R. Kelly

Happy People/U Saved Me (Jive)

Usher, with Kanye West CSU Convocation Center, 2000 Prospect Avenue 8 p.m. Thursday, August 26; the show is sold out
It's an unspoken rule in American life that another man's faith is not to be challenged, even that of an accused pedophile following the long R&B tradition of spiritual and sexual conflict. Yet unlike last year's fascinating and frustrating Chocolate Factory, which appeared at the height of R. Kelly's troubles without a whiff of premeditation, these separate secular and sacred albums seem more like a shrewd attempt to persuade a jury -- if not of innocence, exactly -- then certainly that he's a harmless, devout, and repentant fellow.

The mainstream-oriented Happy People is one long, midtempo groove begging to be disturbed, featuring Kelly at his most saccharine and calculatedly bland: "If I Can Make the World Dance" even dumbs down "What's Going On" into a potential Pepsi commercial.
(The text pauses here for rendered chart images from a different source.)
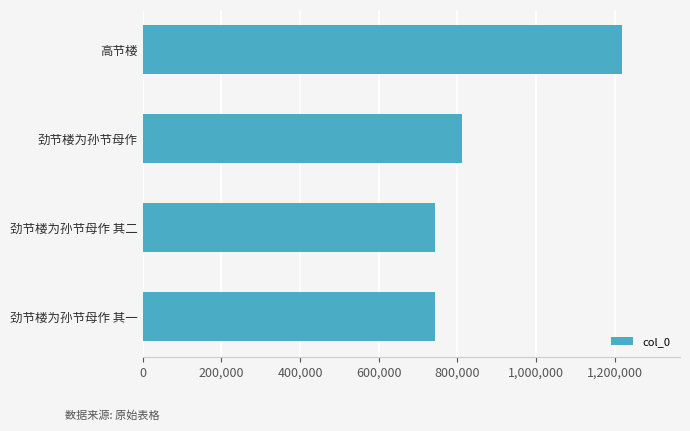

What is the maximum value shown in the chart?

1219145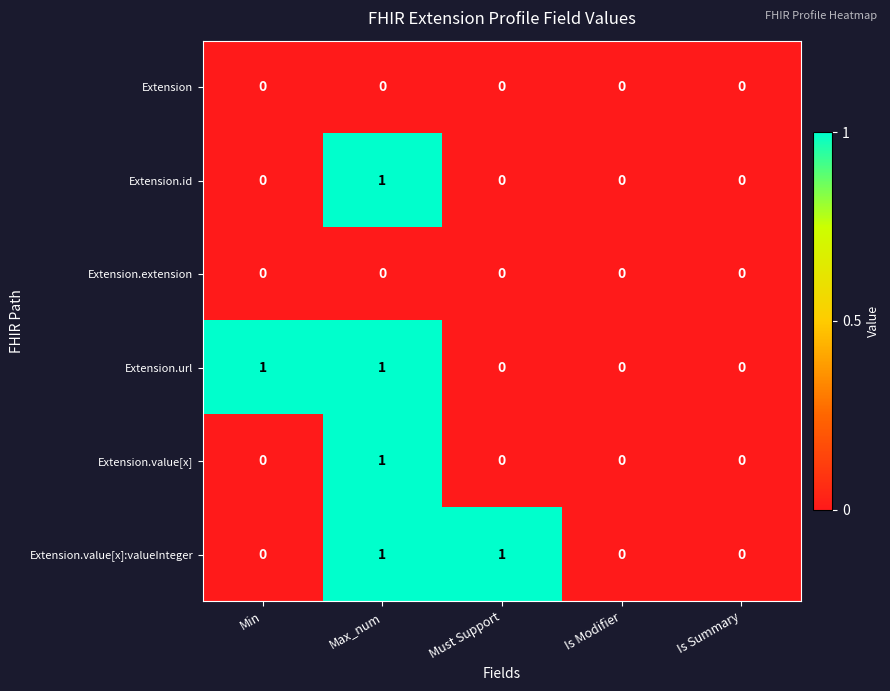

What is the total value across all series at Min?

1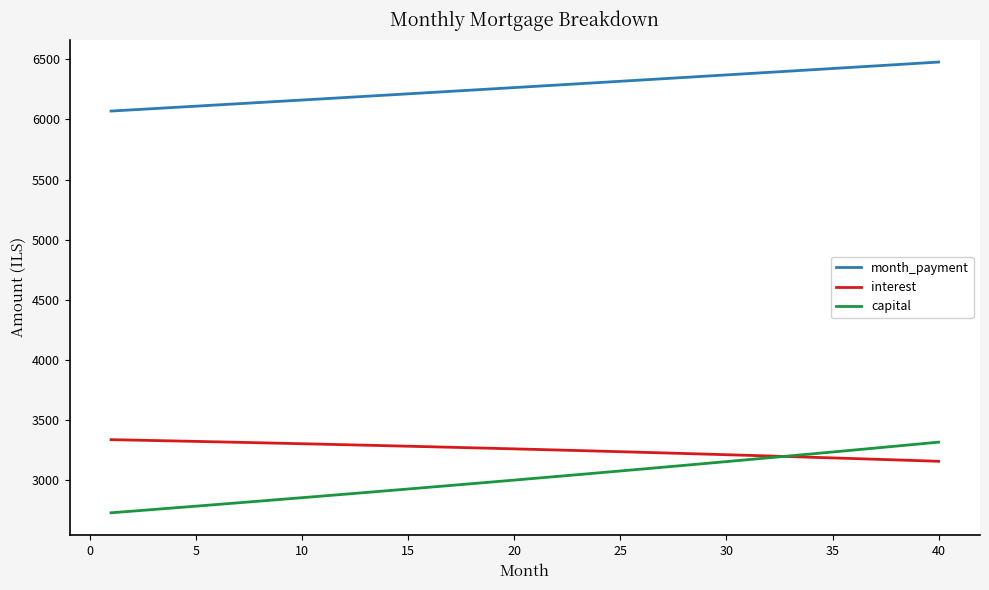

Which series has the largest total across all categories?

month_payment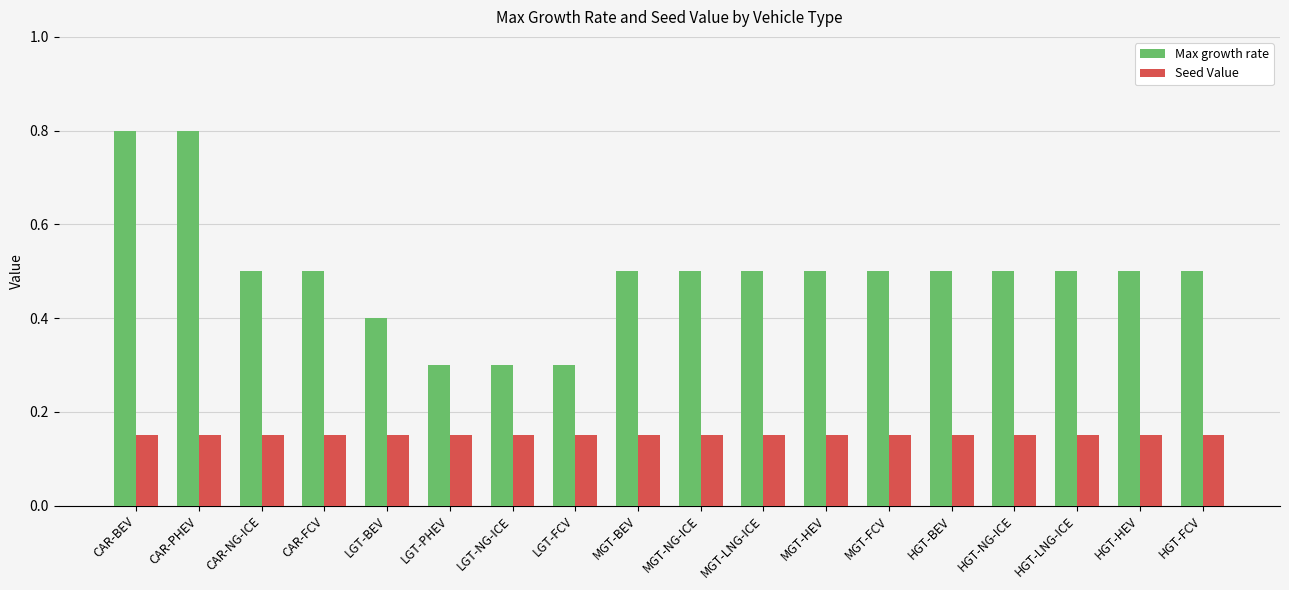

Is the value of Max growth rate at MGT-BEV greater than the value of Seed Value at MGT-BEV?

Yes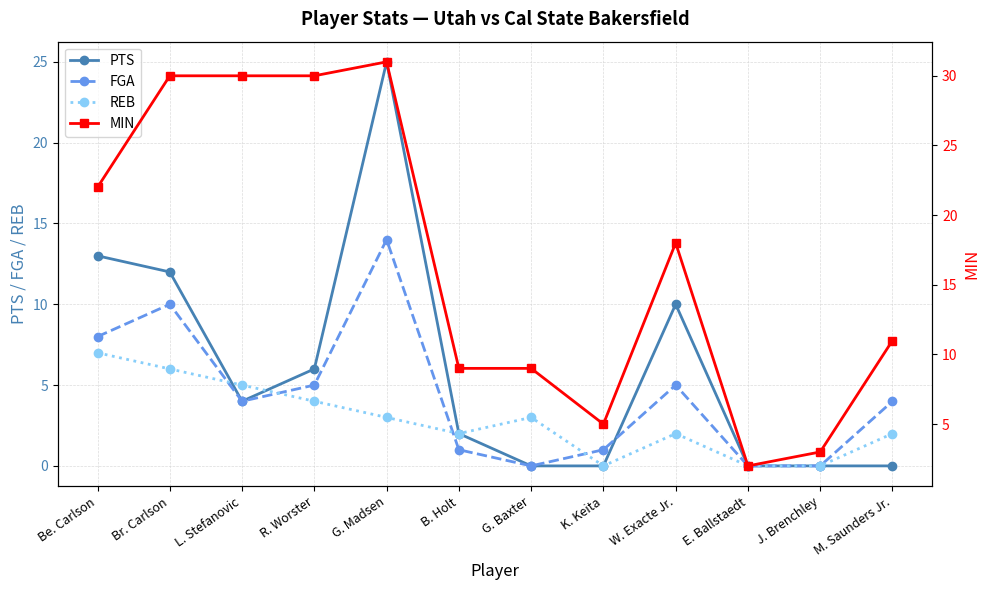

The value of REB at Be. Carlson is 2. True or false?

False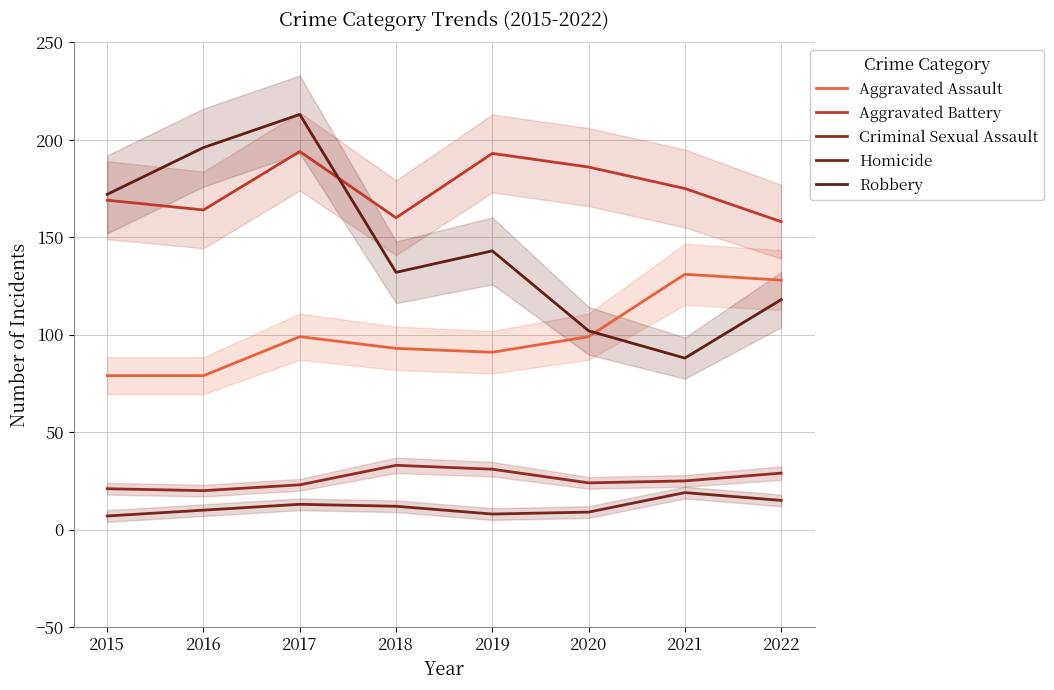

Reading left to right, list all the values displayed in this chart.

Aggravated Assault: 2015=79	2016=79	2017=99	2018=93	2019=91	2020=99	2021=131	2022=128
Aggravated Battery: 2015=169	2016=164	2017=194	2018=160	2019=193	2020=186	2021=175	2022=158
Criminal Sexual Assault: 2015=21	2016=20	2017=23	2018=33	2019=31	2020=24	2021=25	2022=29
Homicide: 2015=7	2016=10	2017=13	2018=12	2019=8	2020=9	2021=19	2022=15
Robbery: 2015=172	2016=196	2017=213	2018=132	2019=143	2020=102	2021=88	2022=118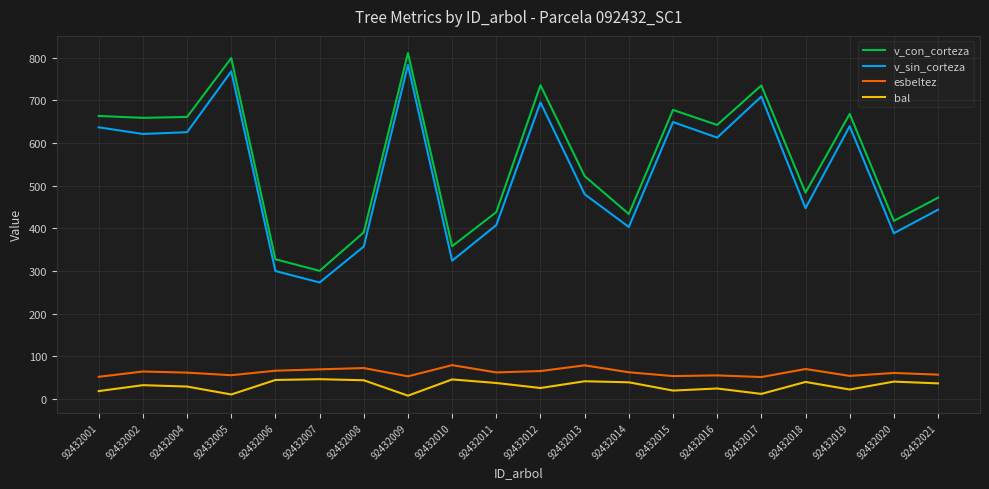

What is the maximum value shown in the chart?

810.6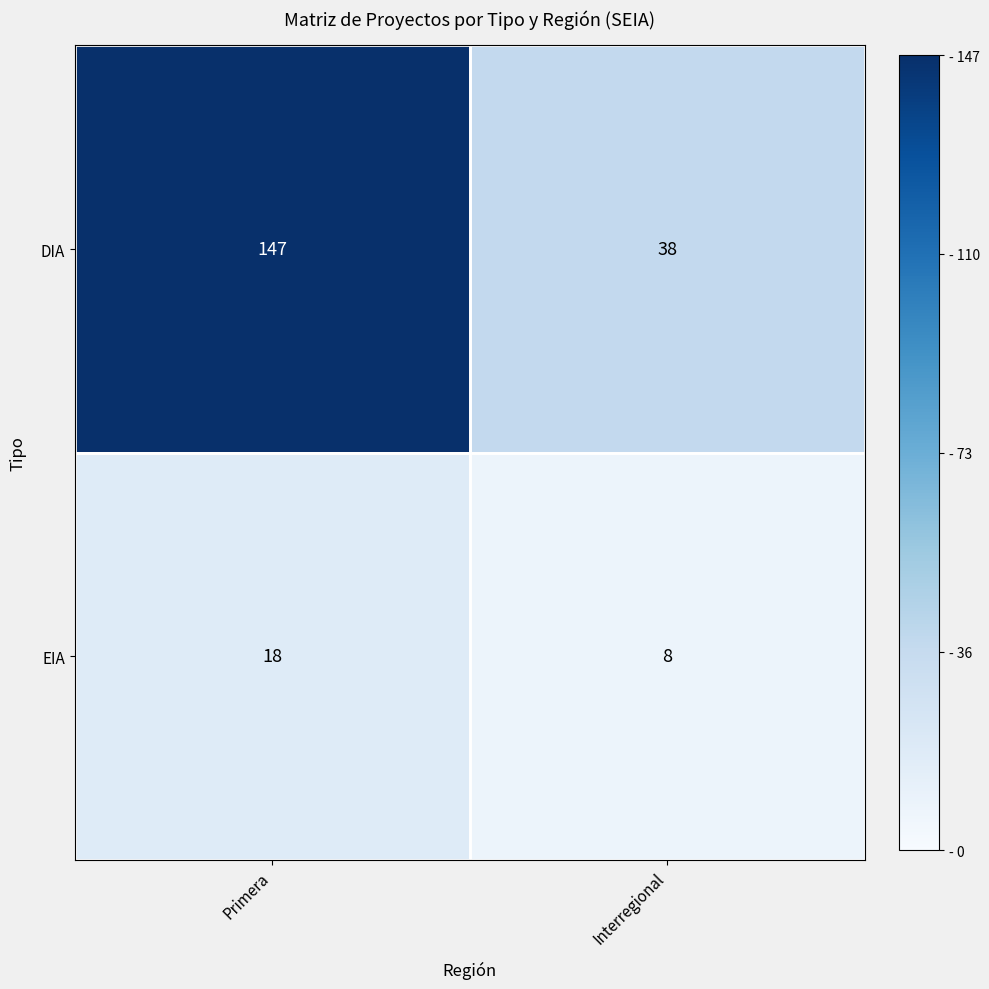

Count the number of categories in the chart.

2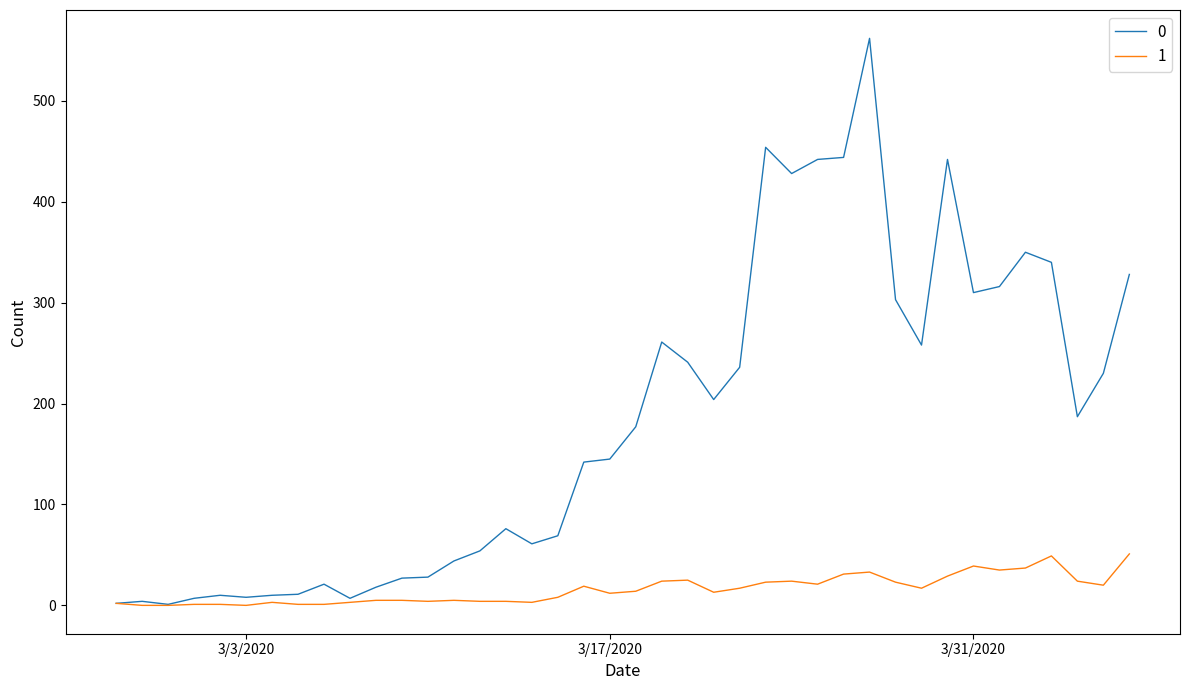

Rank the series by their average value, from highest to lowest.

0, 1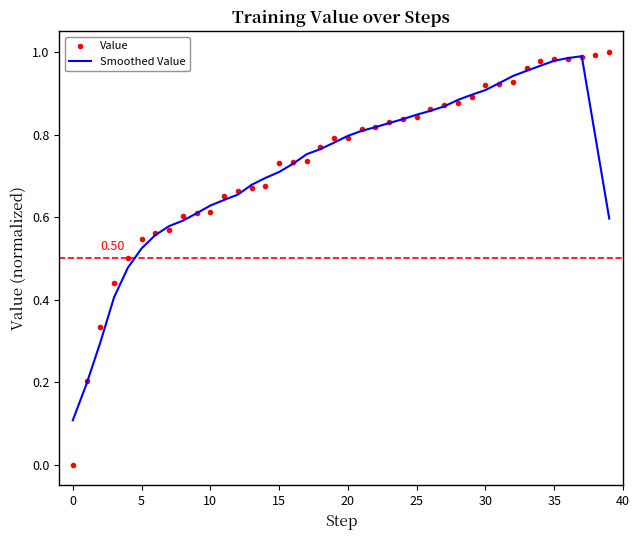

Which series has the largest range (max minus min)?

Value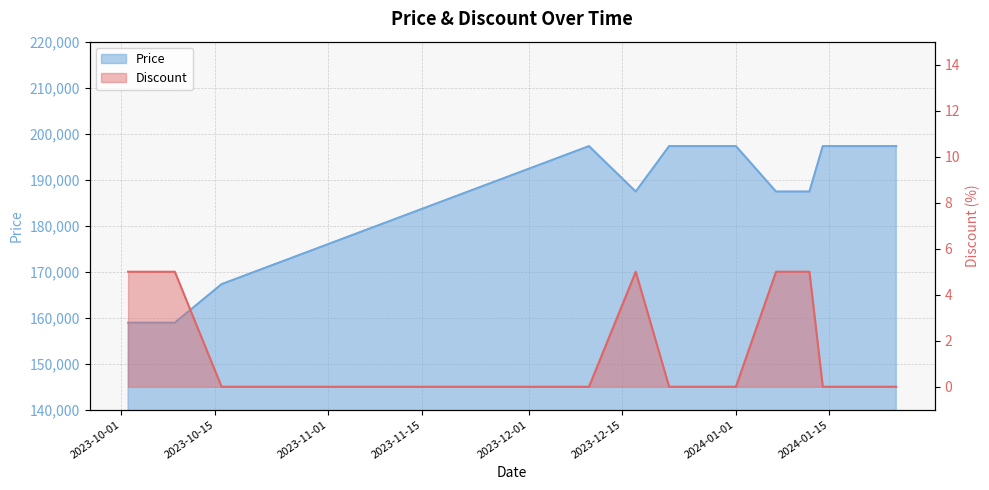

How many categories are shown in the chart?

15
U Saved Me, on the other hand, is where the real musical thrills -- and charges of opportunism -- await. Whether he's reworking "I Believe I Can Fly" on the inspirational title track or offering a gentle reminder that "Prayer Changes" everything from attitudes to school grades, there's no disputing the majestic heights Kelly's pop-gospel can reach, or the way his aching, conversational tenor keeps it human. But when Prince sang about climbing "The Ladder," for example, he wasn't trying to escape charges that he'd screwed a 14-year-old girl. As much as Kelly deserves credit for bucking urban music's gutter obsessions and exalting God, the "Peace" this collection craves will ring hollow until Kelly's sins are judged here on earth.